Lesaka Technologies
- Formerly: Net 1 UEPS Technologies
- Type: Public
- Traded as: JSE: LSK Nasdaq: LSAK
- ISIN: US64107N2062
- Industry: Fintech
- Founded: 2017; 9 years ago
- Founder: Serge Belamant
- Headquarters: Johannesburg, Gauteng, South Africa
- Area served: Southern Africa United Kingdom
- Key people: Ali Mazanderani (Chairman)
- Revenue: $659 million (2025)
- Operating income: -$27 million (2025)
- Net income: -$87 million (2025)
- Total assets: ▲$653 million (2025)
- Total equity: ▼$165 million (2025)
- Website: lesakatech.com

= Lesaka Technologies =

South African fintech

Lesaka Technologies (formerly Net 1 UEPS Technologies) is a South African financial technology company that is listed on the NASDAQ (Nasdaq: LSAK) and Johannesburg Stock Exchange (JSE: LSK).

Founded in 2017 and headquartered in Johannesburg, Gauteng, The company says its focus is on financial inclusion, providing financial services to underserved communities and merchants.

== History ==
The company was founded as Net 1 UEPS Technologies in 1997, by Serge Belamant, who also developed its basic technology. He left the company in 2017 under a "separation agreement" filed with the Securities and Exchange Commission for $8 million.

Herman Kotze, the company's chief financial officer, became its CEO after Belamant's departure. The company became known for products such as EasyPay and Cash Paymaster Services (CPS).

In 2020, Value Capital Partners invested R580 million into the company and began a process of redefining the strategy, appointing a new board and management team, and strengthening the company's corporate governance.

In 2021, the company appointed Chris Meyers as its new CEO.

■ Supplied information

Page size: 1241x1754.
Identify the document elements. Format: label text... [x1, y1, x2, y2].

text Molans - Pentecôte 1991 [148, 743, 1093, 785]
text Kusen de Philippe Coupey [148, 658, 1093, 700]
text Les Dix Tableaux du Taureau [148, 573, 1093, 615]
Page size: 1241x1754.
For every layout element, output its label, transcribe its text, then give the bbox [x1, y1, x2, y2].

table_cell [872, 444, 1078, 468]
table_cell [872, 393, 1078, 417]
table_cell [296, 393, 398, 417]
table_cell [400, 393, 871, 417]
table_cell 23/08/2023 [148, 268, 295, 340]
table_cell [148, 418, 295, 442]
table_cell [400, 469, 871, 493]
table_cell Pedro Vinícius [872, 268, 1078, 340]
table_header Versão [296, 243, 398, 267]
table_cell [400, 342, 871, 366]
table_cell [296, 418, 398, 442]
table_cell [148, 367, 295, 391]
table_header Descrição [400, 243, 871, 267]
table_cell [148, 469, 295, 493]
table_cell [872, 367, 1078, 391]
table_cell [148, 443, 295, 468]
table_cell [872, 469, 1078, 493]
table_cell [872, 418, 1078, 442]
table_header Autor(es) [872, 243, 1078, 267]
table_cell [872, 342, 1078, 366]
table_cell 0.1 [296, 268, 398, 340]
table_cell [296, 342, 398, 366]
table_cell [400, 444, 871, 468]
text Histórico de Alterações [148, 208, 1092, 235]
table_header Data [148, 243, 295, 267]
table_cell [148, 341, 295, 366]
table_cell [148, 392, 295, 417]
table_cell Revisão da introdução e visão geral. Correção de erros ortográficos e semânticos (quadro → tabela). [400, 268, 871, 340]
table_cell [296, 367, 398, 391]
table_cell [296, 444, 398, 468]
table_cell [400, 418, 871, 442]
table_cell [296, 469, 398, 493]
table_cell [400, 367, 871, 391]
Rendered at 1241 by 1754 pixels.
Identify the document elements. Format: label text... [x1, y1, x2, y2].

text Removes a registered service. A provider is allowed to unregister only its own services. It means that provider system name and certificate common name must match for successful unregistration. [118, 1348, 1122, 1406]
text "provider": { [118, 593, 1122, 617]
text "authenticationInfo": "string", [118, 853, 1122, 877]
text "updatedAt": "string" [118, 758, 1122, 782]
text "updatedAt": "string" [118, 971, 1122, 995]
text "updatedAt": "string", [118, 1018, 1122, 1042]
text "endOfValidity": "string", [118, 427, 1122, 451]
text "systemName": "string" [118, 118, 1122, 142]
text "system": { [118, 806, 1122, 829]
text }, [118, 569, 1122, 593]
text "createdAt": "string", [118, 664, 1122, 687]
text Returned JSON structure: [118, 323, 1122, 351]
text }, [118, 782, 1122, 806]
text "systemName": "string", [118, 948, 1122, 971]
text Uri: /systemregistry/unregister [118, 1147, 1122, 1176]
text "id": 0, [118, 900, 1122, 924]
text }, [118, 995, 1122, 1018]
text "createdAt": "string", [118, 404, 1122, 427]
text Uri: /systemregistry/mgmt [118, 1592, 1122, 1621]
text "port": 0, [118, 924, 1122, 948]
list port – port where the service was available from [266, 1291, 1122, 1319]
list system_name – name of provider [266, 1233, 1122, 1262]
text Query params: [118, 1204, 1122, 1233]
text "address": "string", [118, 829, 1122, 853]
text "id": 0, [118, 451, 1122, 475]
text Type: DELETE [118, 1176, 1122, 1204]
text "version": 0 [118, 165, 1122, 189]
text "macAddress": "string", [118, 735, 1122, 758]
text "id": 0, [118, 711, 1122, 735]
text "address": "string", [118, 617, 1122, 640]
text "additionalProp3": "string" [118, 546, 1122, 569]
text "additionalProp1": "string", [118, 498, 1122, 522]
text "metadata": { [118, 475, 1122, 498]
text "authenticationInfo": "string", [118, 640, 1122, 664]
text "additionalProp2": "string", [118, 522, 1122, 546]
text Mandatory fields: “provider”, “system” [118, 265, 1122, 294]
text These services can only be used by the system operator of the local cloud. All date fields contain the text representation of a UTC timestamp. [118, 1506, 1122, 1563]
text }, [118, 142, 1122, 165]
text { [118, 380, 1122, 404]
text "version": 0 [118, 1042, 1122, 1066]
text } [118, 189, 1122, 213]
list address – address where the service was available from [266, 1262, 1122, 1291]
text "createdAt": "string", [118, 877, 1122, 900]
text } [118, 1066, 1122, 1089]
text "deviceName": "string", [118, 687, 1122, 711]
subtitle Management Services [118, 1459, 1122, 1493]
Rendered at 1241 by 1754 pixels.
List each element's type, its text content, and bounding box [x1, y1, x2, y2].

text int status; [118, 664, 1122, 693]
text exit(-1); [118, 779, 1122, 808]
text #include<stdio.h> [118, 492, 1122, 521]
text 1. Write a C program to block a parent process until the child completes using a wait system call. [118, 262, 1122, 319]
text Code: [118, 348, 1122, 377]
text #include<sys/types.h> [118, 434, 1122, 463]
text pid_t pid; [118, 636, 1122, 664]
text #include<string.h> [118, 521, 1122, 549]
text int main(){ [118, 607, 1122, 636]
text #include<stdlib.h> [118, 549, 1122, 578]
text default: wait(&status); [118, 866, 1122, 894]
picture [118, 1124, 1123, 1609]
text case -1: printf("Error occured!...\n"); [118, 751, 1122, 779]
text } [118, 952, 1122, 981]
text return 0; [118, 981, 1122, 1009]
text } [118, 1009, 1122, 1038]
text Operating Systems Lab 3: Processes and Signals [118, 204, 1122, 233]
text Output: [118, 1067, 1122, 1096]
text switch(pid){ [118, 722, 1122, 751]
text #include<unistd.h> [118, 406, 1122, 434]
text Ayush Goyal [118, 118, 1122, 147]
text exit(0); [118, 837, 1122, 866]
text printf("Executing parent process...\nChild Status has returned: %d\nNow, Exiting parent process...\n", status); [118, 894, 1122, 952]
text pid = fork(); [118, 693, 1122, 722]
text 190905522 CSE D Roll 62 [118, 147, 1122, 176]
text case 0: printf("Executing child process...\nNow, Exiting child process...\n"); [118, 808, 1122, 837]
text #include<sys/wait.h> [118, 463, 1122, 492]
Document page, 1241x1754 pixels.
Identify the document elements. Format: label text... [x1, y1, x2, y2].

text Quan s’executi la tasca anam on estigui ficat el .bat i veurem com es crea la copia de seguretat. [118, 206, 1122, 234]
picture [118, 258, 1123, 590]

■ Assigned task
According to the Lesaka Technologies article, how much did Value Capital Partners invest in the company in 2020? The records have no connection to the text about Lesaka Technologies.

■ Completed task
R580 million.